● What the task requires:
Copy the lines below word for word, skipping any image.
##########
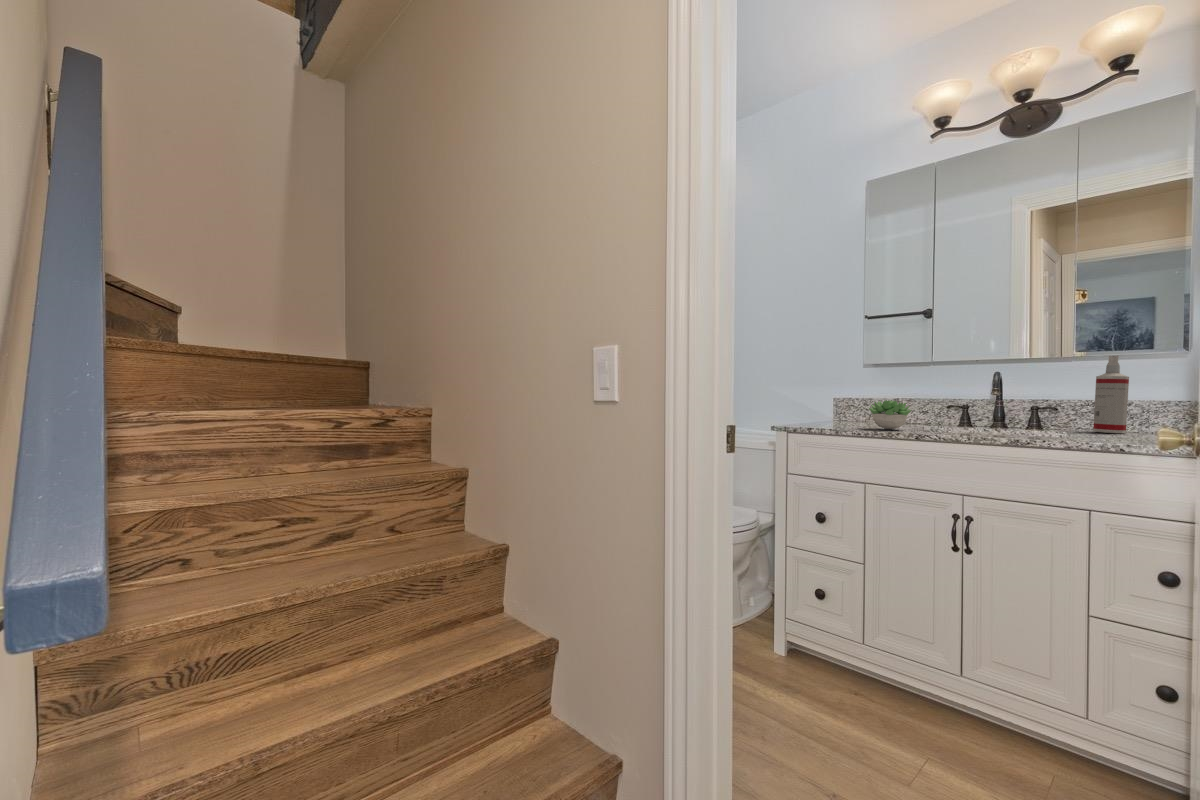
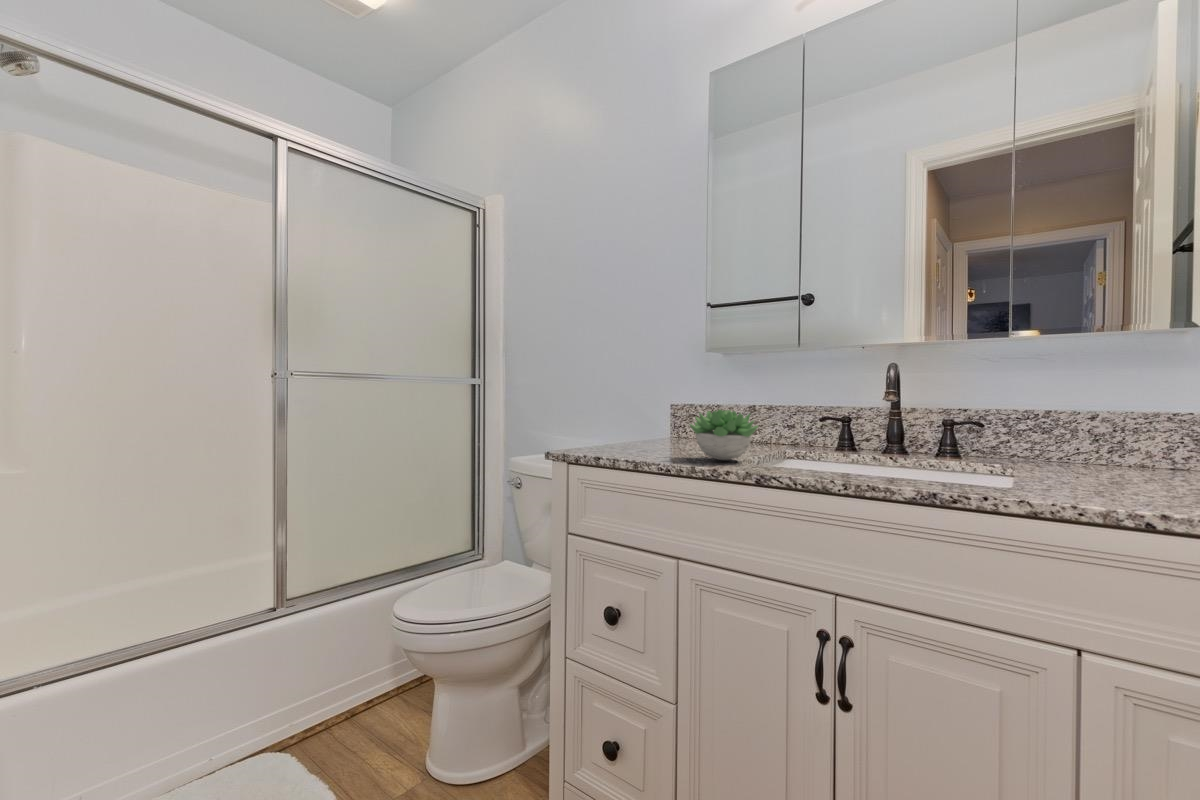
spray bottle: present [1093,355,1129,433] -> none [1039,336,1096,468]

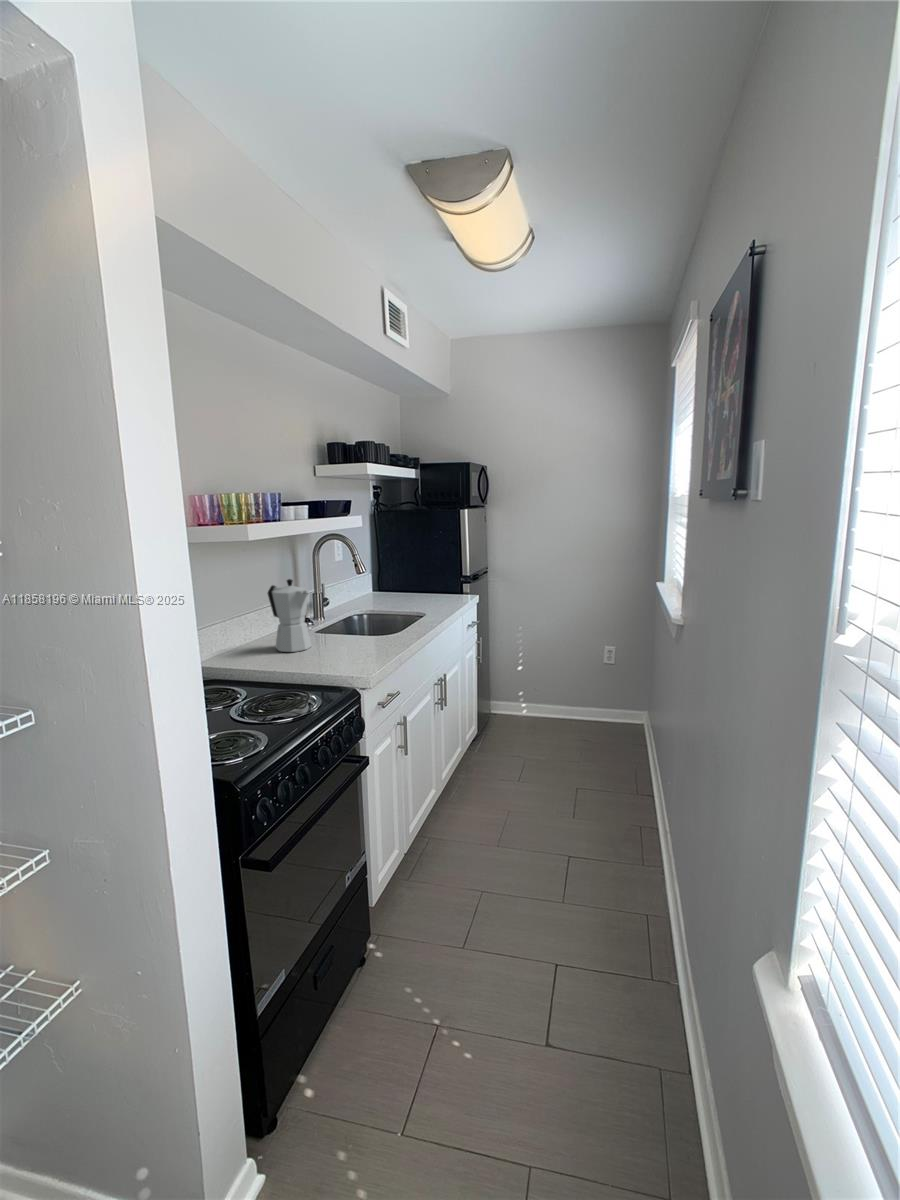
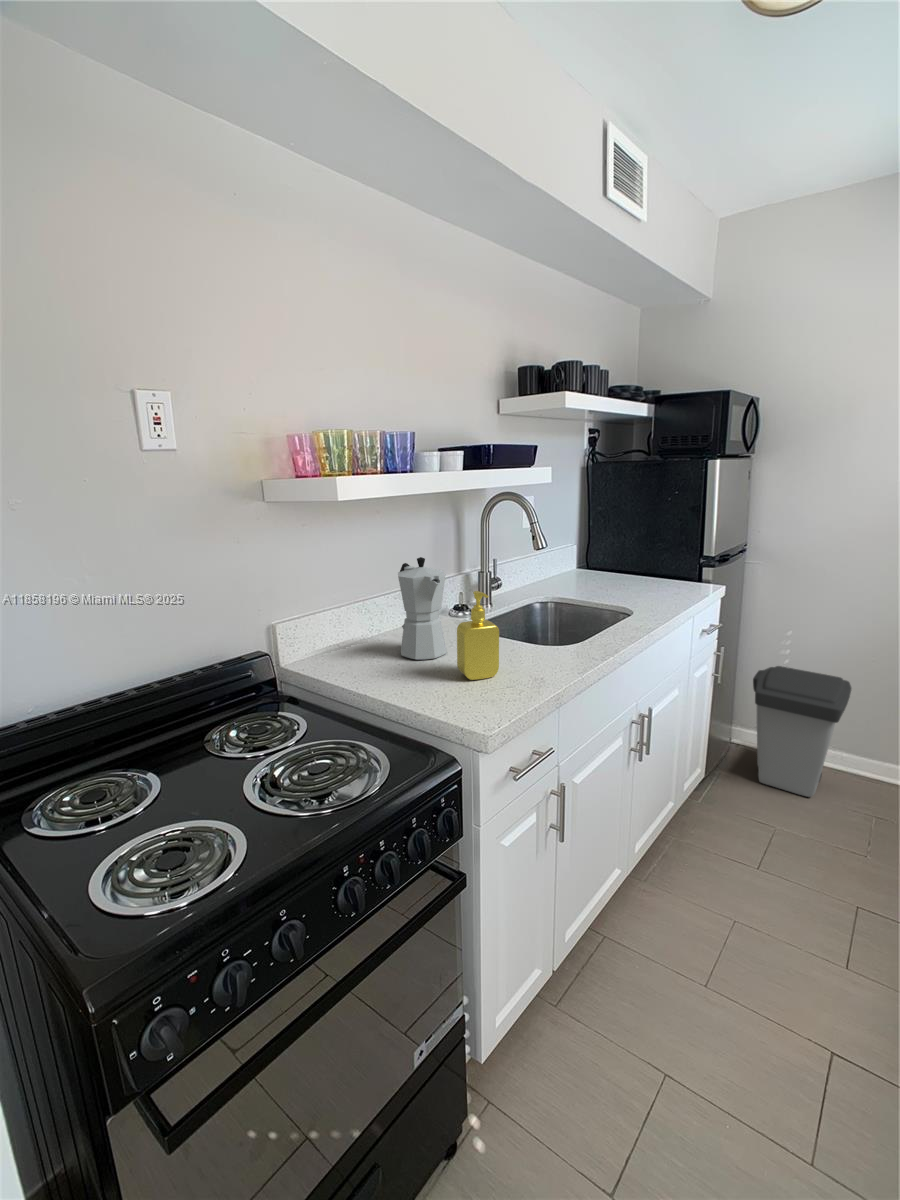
soap dispenser: none [327,597,356,656] -> present [457,591,499,680]
trash can: none [501,651,558,735] -> present [753,666,851,797]

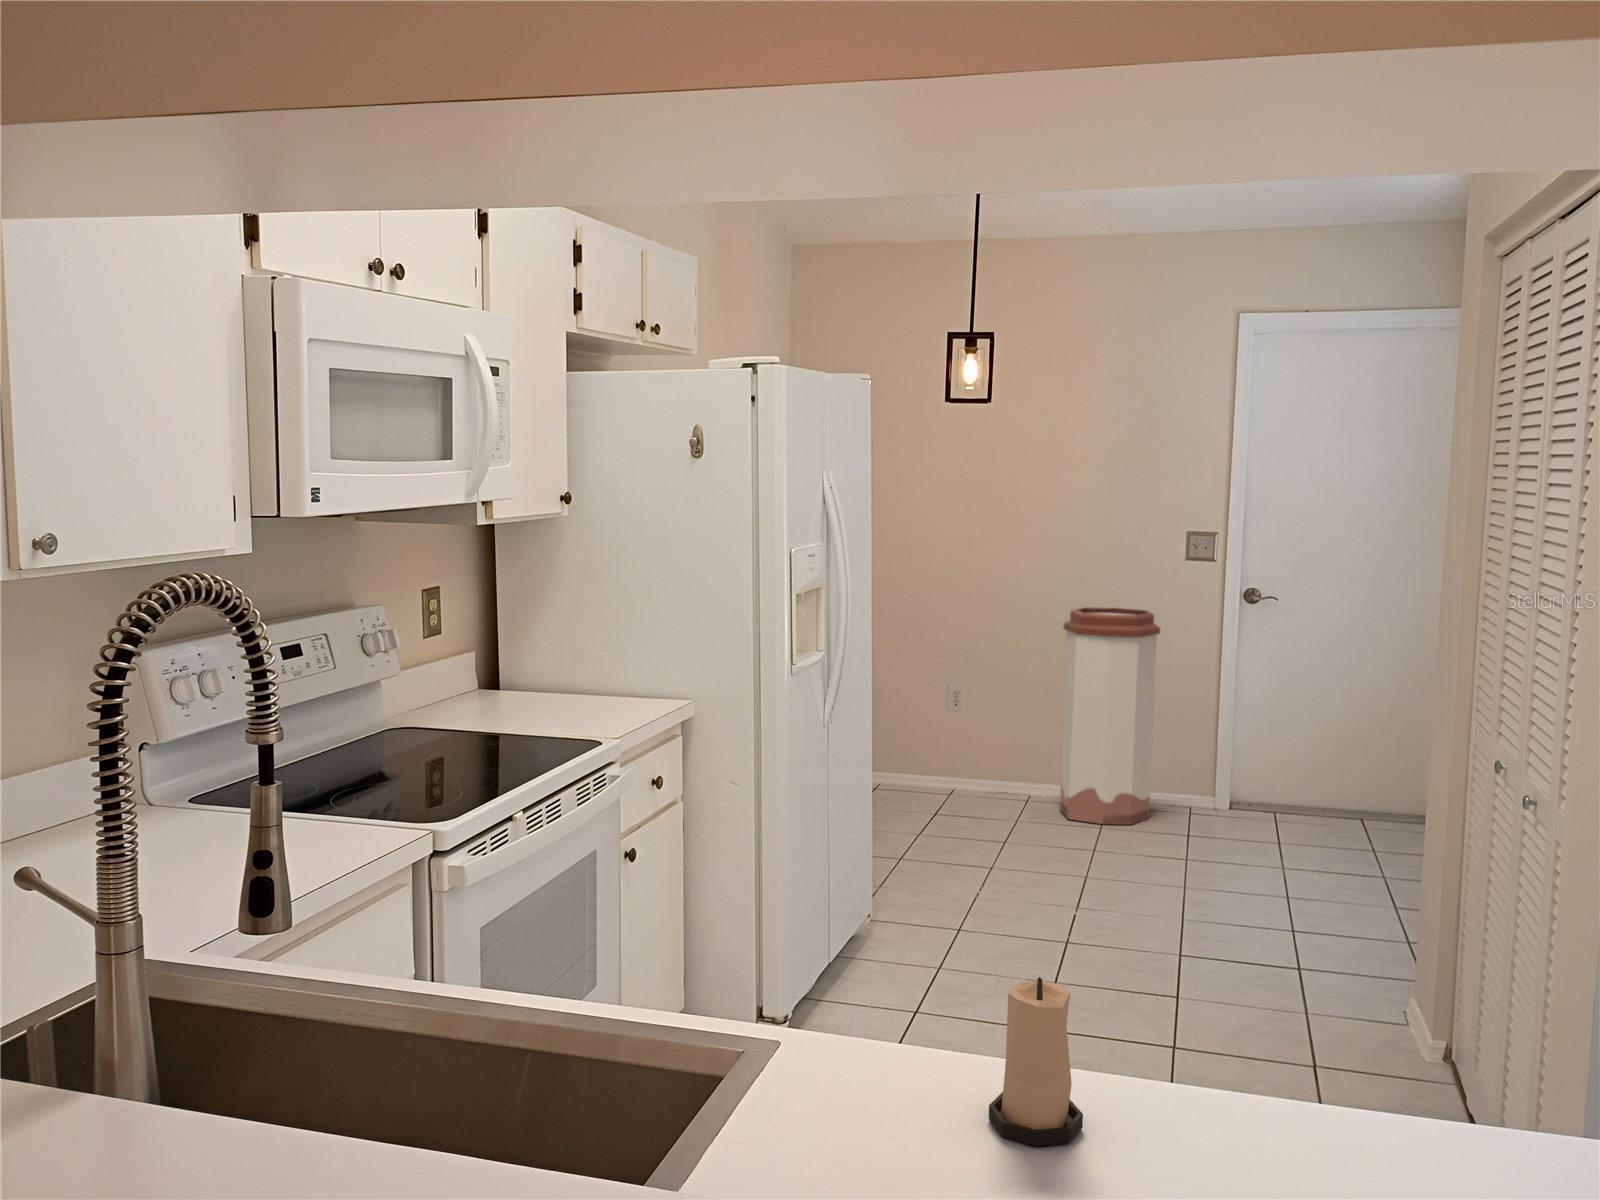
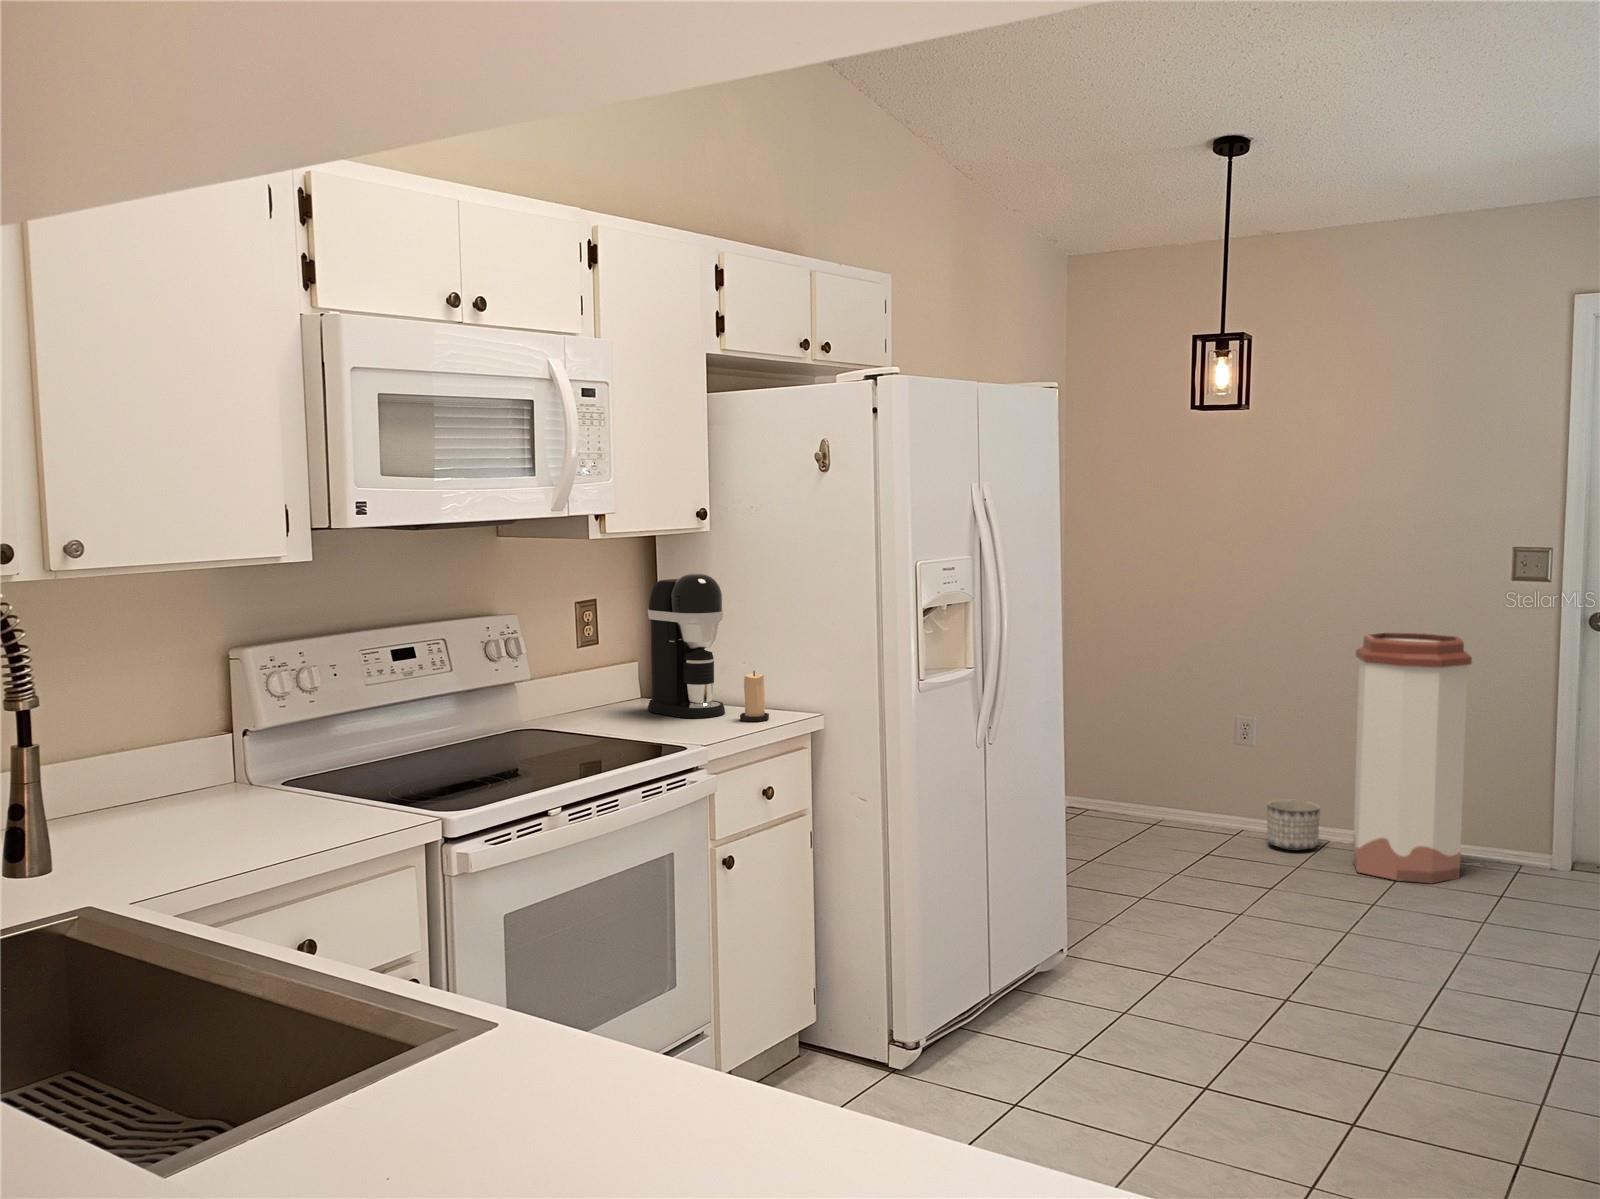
coffee maker: none [508,560,594,709] -> present [648,574,725,718]
planter: none [983,758,1028,803] -> present [1267,799,1320,851]
candle: present [989,977,1083,1146] -> present [740,671,769,721]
##########
● Output for this task:
spray bottle: present [1093,355,1129,433] -> none [1039,336,1096,468]

soap dispenser: none [327,597,356,656] -> present [457,591,499,680]
trash can: none [501,651,558,735] -> present [753,666,851,797]

coffee maker: none [508,560,594,709] -> present [648,574,725,718]
planter: none [983,758,1028,803] -> present [1267,799,1320,851]
candle: present [989,977,1083,1146] -> present [740,671,769,721]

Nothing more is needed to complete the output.